Rewrite every entry below with "region" replaced by "province" and everything else left unchanged. Omit the pictures from your answer.

===============

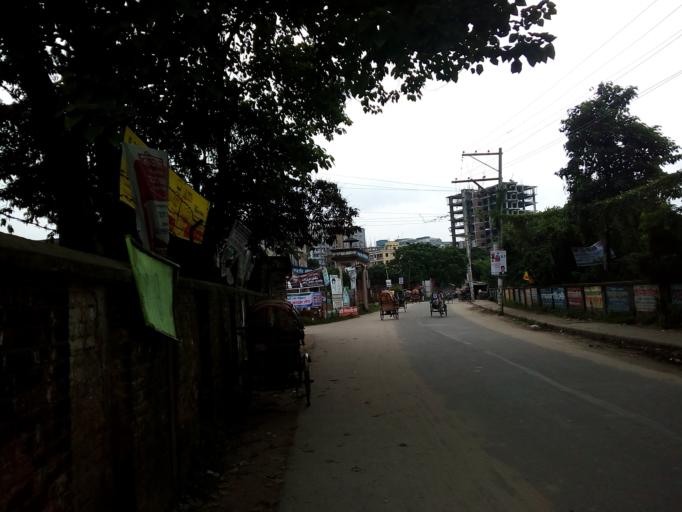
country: BD
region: Dhaka
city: Tungi
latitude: 23.8391
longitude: 90.2496
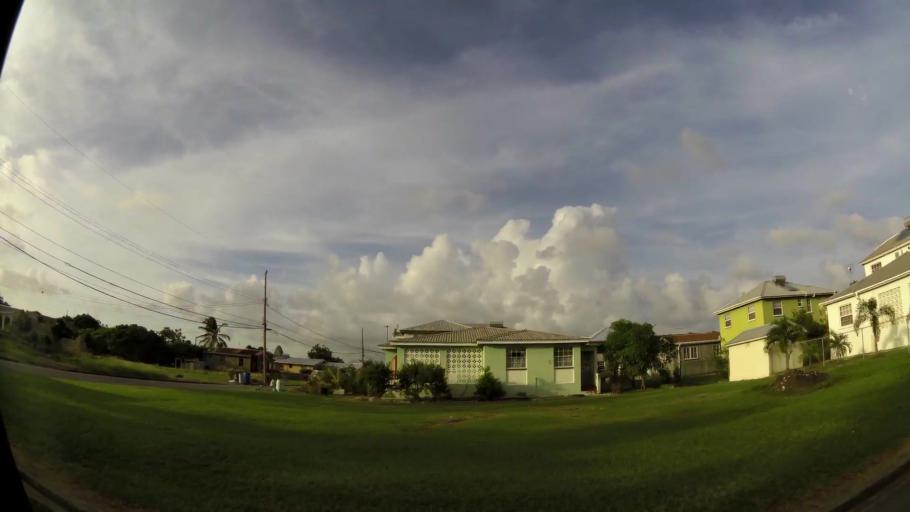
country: BB
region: Christ Church
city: Oistins
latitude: 13.0559
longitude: -59.5133
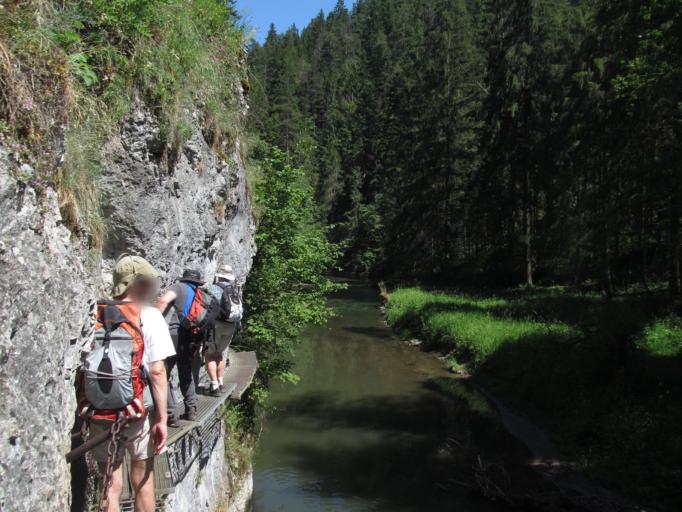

===============

__Correct result__
country: BD
province: Dhaka
city: Tungi
latitude: 23.8391
longitude: 90.2496
country: BB
province: Christ Church
city: Oistins
latitude: 13.0559
longitude: -59.5133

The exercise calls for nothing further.